TORONTO - The national real estate market may seem to resemble a battleground, but a new survey suggests most Canadians would prefer not to go to war.

Three quarters of respondents from an online survey done by the Bank of Montreal suggested they would walk away from a promising property purchase rather than get roped into a bidding war that could raise the ante well beyond what they're prepared to pay.

Even among the 25 per cent willing to lock horns with other buyers, most would prefer to keep the grappling to a minimum. Half of respondents willing to engage in a bidding war said they'd draw the line at paying more than 10 per cent above the asking price. A further 25 per cent set their upper limit at 20 per cent over asking.

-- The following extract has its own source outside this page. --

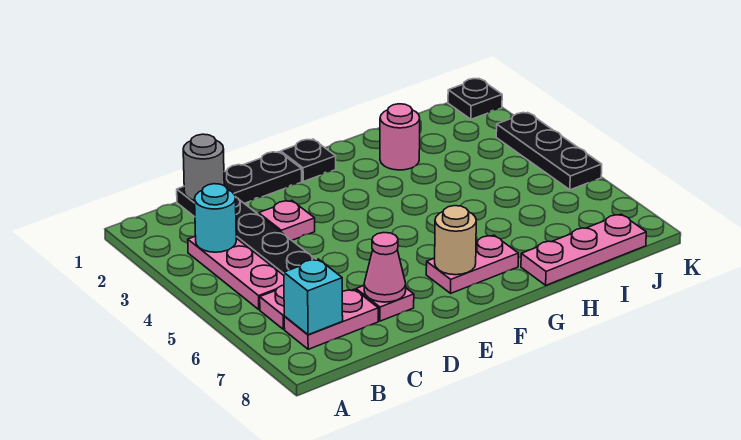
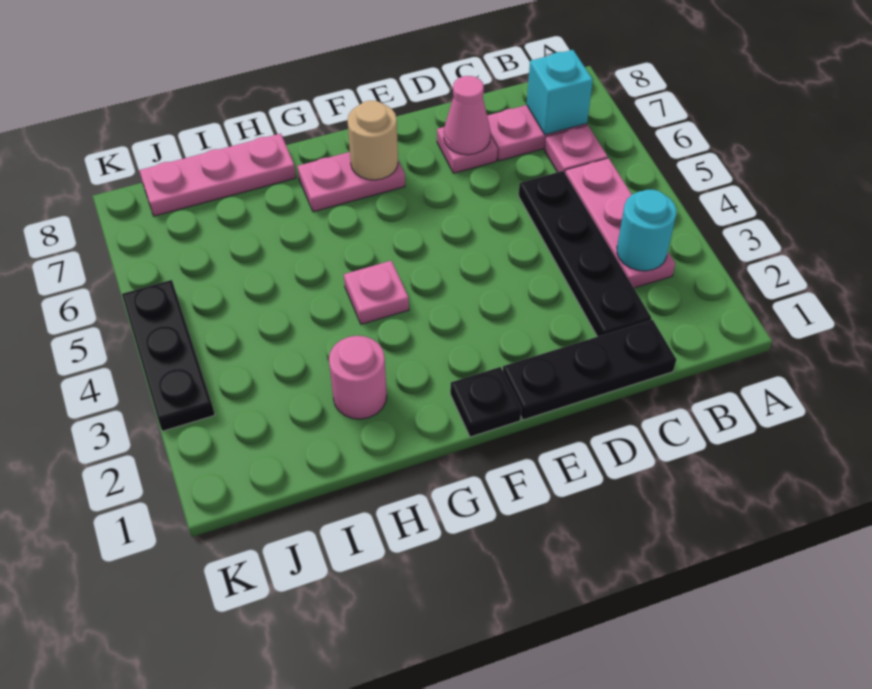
grey 1x1 round brick [183,134,224,200] -> none
pink 1x1 plate [259,200,315,240] -> pink 1x1 plate moved to [344,261,409,324]
black 1x1 plate [448,79,502,119] -> none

Prospective homebuyers and realtors agree, however, that all bets are off in the country's most competitive markets.

Ariel Brewster, 28, has spent the past nine months with her fiance combing Toronto for a modest fixer-upper that can be partially converted into rental space.

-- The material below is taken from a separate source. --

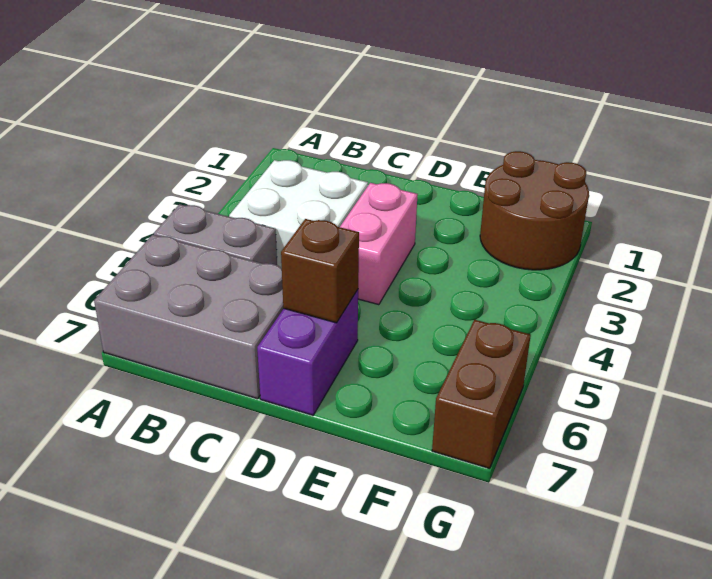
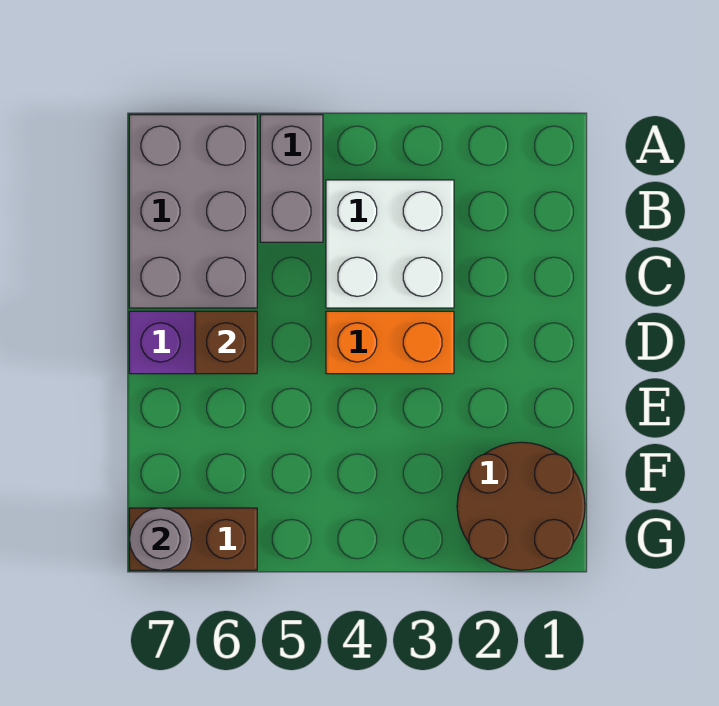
pink 1x2 brick [340,183,418,305] -> orange 1x2 brick [326,311,454,374]
none -> grey 1x1 round brick [129,508,192,570]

Twice they've submitted an offer based on an agent's appraisal of its value, but they've been outbid by as high as $100,000.

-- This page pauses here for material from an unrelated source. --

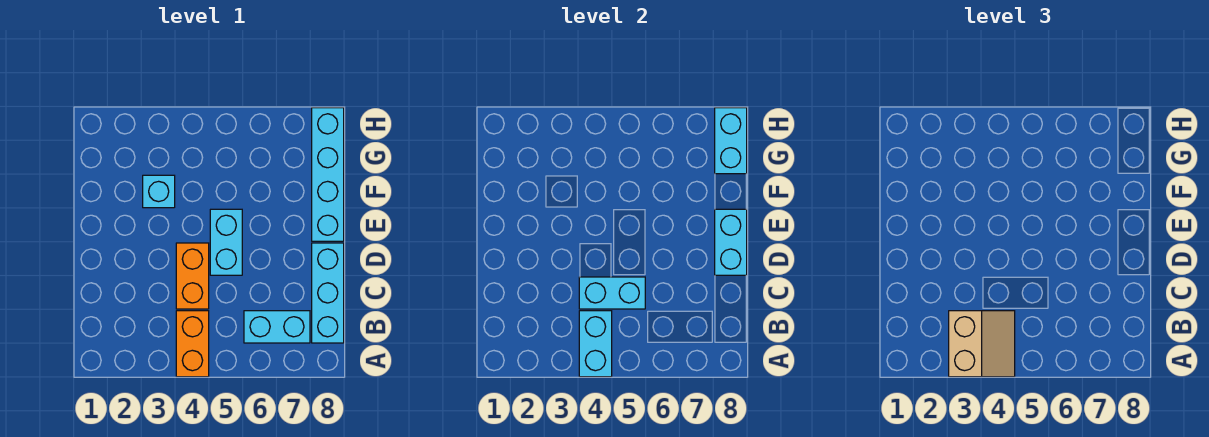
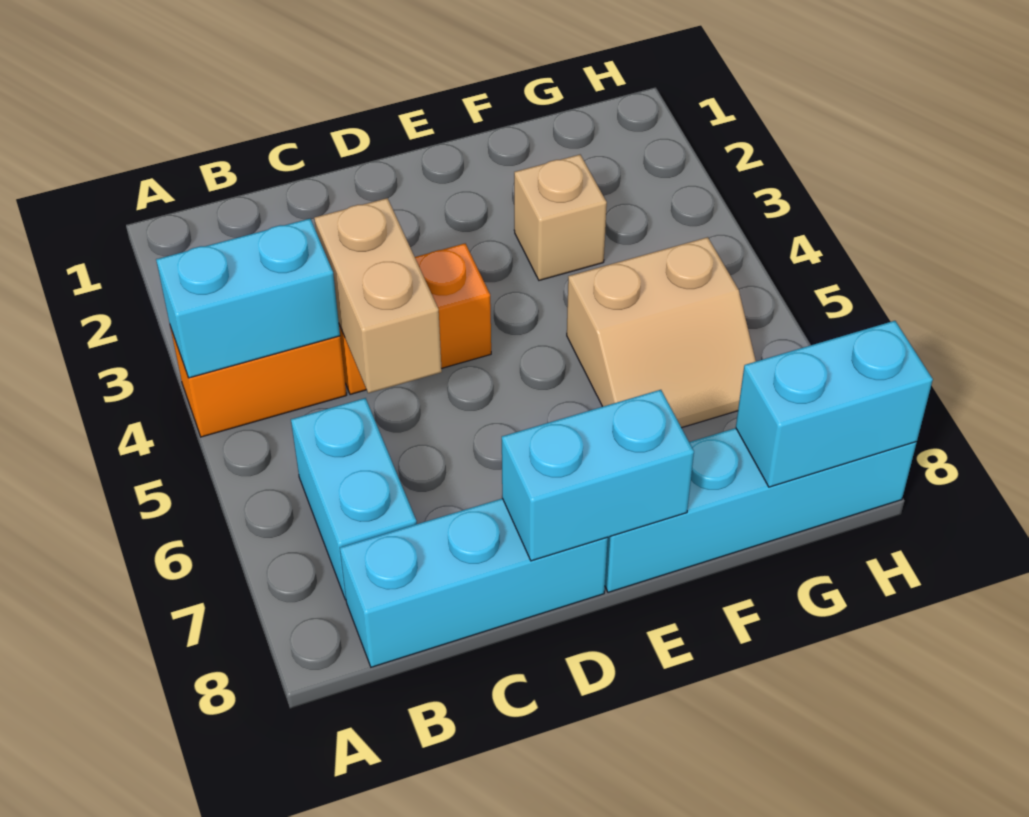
tan 2x2 slope [949,311,1015,377] -> tan 2x2 slope moved to [567,237,756,428]
cyan 1x2 brick [579,277,645,309] -> tan 1x2 brick [314,198,442,393]
cyan 1x2 brick [210,209,242,275] -> none
cyan 1x1 brick [143,175,175,208] -> tan 1x1 brick [514,155,607,280]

The notion of securing a home without a bruising bidding war sometimes seems utterly alien in a market widely recognized as one of the hottest in the country.

"You're not paying for what you bought, you're paying to win," Brewster said.

Canada's housing market is enjoying a particularly robust period, according to the Canadian Real Estate Association. Sales activity in March reached a new high not registered since April 2010, with Toronto, Calgary and Edmonton leading the surge.

Prices in Toronto have kept pace with its booming sales, rising 11 per cent in the past year to an average of $504,000, well above the national average of $369,000.

Vancouver, another market that has enjoyed brisk sales activity despite a recent cooloff, currently boasts an average home price of nearly $762,000, according to BMO.

Chris Simmons, a Vancouver-based broker with Royal LePage Real Estate, said bidding wars are commonplace in the heart of the city. A colleague recently fielded 32 offers on a single property, he said, and multiple bids are virtually inevitable in any market skewed in favour of a seller.

"No buyer wishes to be in a bidding war, that's the last place you wish to be, however in a seller's market, unfortunately . . . it would be surprising if you weren't."

Despite the constant temptations, Brewster is determined to stick to her strategy of measured, conservative bids.

Couples who try to enter the market without fixed goals in place, she said, will face a rude awakening when they witness the cutthroat conditions among their fellow buyers.

"I see a lot of couples who are newer to the search who are just going through the house and . . . planning where the couch is going to go, basically, and I kind of shake my head a little bit because I don't think they have any idea how much they'll have to pay to get this house. It's kind of that attitude that creates the inflated prices."

The BMO survey found Respondents in Ontario, Manitoba and Saskatchewan were the most likely to agree to pay above asking price. Those surveyed in Quebec and Atlantic Canada were the least likely to participate in a home bidding war.

A survey of this type is considered accurate within 3.1 percentage points, 19 times out of 20 _ although regional breakdowns are less accurate.

The survey was conducted March 19 to March 22.